4. En deuxième lieu, l'arrêté préfectoral du 13 mars 2019 portant transfert de M. C... aux autorités espagnoles vise la convention européenne de sauvegarde des droits de l'homme et des libertés fondamentales, notamment ses articles 3 et 8, ainsi que le règlement (UE) n° 604/2013 du 26 juin 2013. L'arrêté précise que la consultation du fichier Eurodac a révélé que l'intéressé était entré sur le territoire des Etats membre par l'Espagne le 1er octobre 2018 et qu'ainsi l'Espagne devait être regardé comme l'Etat responsable de sa demande d'asile en application de l'article 13-1 du règlement (UE) n°604/2013 du 26 juin 2013. Par ailleurs, la préfète a fait mention de l'accord explicite, obtenu le 20 février 2019, par lequel les autorités espagnoles ont reconnu leur responsabilité. Il ressort, en outre, des mentions de l'arrêté litigieux que la préfète a examiné la situation de M. C... au regard des stipulations de l'article 8 de la convention européenne de sauvegarde des droits de l'homme et des libertés fondamentales et a conclu à l'absence de risque personnel de nature à constituer une atteinte grave au droit d'asile en cas de remise aux autorités de l'État responsable de la demande d'asile. Dans ces conditions, l'arrêté attaqué, qui mentionne avec une précision suffisante les motifs de droit et de fait justifiant l'application de la mesure de transfert, est suffisamment motivé. Par suite, le moyen tiré de l'insuffisance de motivation doit être écarté.

* _Consignes_:
(a) Selon le texte sur le transfert vers l'Espagne, à quelle date les autorités espagnoles ont-elles donné leur accord explicite ?
(b) Relevez toutes les dates complètes (jour, mois et année) qui figurent dans le texte sur le transfert vers l'Espagne.
(c) Poursuivez le texte sur le transfert vers l'Espagne à partir de sa dernière phrase.
Les enregistrements n'ont aucun lien avec le texte sur le transfert vers l'Espagne.

* _Enregistrements fournis_:
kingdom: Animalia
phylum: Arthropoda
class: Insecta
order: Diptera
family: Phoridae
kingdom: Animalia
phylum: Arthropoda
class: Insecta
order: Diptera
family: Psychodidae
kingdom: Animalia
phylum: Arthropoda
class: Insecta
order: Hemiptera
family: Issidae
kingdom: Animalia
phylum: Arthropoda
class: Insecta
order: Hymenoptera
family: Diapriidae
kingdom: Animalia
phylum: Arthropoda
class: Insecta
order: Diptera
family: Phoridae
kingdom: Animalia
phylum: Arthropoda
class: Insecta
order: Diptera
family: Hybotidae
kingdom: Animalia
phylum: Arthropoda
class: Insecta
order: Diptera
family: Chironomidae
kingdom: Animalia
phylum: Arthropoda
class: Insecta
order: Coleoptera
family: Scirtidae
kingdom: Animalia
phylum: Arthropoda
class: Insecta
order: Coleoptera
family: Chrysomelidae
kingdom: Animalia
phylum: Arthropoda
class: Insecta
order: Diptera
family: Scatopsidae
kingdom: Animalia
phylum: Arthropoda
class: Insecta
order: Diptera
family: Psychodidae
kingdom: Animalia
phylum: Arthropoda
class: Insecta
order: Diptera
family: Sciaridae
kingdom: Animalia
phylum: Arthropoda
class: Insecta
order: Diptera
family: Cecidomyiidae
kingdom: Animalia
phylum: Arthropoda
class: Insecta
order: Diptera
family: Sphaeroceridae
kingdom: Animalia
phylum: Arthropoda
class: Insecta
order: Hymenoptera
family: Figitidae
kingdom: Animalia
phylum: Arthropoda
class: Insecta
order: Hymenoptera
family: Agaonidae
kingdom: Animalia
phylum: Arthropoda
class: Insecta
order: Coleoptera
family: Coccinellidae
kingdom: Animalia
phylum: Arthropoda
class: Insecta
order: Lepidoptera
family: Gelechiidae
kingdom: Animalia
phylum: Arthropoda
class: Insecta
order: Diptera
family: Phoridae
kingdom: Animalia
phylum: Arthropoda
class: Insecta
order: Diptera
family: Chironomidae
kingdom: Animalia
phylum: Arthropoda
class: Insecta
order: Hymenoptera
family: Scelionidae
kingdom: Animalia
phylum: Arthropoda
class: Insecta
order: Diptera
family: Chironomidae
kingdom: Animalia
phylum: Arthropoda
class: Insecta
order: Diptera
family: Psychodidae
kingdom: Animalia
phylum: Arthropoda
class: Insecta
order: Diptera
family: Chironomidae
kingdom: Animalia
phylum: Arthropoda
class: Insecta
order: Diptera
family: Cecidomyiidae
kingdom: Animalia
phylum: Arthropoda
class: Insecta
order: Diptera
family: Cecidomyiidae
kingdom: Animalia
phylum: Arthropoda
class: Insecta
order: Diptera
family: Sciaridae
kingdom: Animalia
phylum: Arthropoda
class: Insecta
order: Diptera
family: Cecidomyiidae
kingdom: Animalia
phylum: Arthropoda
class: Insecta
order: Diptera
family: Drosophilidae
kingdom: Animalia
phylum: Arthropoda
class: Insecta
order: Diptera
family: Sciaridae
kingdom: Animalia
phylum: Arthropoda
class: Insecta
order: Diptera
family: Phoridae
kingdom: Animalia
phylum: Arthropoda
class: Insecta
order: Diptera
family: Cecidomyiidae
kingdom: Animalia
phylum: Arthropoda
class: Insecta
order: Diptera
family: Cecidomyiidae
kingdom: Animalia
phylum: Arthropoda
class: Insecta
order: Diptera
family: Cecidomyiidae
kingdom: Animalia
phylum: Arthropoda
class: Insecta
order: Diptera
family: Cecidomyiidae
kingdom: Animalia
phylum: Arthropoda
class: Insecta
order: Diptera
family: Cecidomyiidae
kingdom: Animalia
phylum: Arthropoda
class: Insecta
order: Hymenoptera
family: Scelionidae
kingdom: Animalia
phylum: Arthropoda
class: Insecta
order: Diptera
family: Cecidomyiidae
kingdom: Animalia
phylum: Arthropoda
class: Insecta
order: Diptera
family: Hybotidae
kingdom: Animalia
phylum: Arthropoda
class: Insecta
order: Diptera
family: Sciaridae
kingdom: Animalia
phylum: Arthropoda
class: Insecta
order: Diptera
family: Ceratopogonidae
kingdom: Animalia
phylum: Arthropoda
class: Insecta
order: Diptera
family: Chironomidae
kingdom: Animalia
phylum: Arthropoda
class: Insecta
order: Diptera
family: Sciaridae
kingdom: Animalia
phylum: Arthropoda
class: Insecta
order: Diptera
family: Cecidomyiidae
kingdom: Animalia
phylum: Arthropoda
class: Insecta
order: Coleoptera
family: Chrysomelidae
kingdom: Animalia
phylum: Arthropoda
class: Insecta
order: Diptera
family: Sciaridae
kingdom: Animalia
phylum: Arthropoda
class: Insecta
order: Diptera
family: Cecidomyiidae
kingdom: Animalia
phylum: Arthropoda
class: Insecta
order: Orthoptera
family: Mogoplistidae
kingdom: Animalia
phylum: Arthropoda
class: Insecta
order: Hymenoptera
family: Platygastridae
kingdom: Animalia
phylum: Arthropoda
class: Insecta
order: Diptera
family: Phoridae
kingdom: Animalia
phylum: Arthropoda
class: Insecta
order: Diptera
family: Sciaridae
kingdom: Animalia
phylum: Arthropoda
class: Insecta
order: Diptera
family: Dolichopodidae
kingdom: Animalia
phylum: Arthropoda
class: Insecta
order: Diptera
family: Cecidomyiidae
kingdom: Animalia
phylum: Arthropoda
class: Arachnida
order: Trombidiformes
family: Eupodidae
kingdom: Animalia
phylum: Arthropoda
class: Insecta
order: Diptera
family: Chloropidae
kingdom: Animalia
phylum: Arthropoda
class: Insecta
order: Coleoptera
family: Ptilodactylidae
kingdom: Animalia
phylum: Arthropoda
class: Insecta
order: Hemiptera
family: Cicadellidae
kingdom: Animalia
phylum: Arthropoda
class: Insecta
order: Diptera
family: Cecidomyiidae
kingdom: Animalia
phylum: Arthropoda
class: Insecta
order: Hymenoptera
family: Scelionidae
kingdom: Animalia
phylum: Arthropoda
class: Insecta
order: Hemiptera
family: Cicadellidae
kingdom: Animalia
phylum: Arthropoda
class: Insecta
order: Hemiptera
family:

* _Réponses_:
(a) Le 20 février 2019.

(b)
- 13 mars 2019
- 26 juin 2013
- 1er octobre 2018
- 20 février 2019

(c)
5. En troisième lieu, aux termes de l'article 5 du règlement (UE) n° 604/2013 du Parlement européen et du Conseil du 26 juin 2013 : " 1. Afin de faciliter le processus de détermination de l'État membre responsable, l'État membre procédant à cette détermination mène un entretien individuel avec le demandeur. Cet entretien permet également de veiller à ce que le demandeur comprenne correctement les informations qui lui sont fournies conformément à l'article 4. (...) / 5. L'entretien individuel a lieu dans des conditions garantissant dûment la confidentialité. Il est mené par une personne qualifiée en vertu du droit national (...) "
6. Il ressort des pièces du dossier que M. C... a bénéficié le 29 novembre 2018, dans les locaux de la préfecture de la Gironde, de l'entretien individuel requis par les dispositions précitées de l'article 5 du règlement (UE) n° 604/2013. Cet entretien a été assuré par un agent du bureau de l'asile et guichet de la préfecture de Gironde, en français, langue que l'intéressé a déclaré comprendre. En l'absence de tout élément contraire versé au dossier, cet agent doit être regardé comme une personne qualifiée en vertu du droit national, alors même que son nom et sa qualité ne sont pas précisés dans le compte-rendu de cet entretien. Enfin, le requérant ne fait état, en tout état de cause, d'aucun élément permettant de retenir que cet entretien n'aurait pas été réalisé dans des conditions en garantissant la confidentialité au sens des dispositions précitées.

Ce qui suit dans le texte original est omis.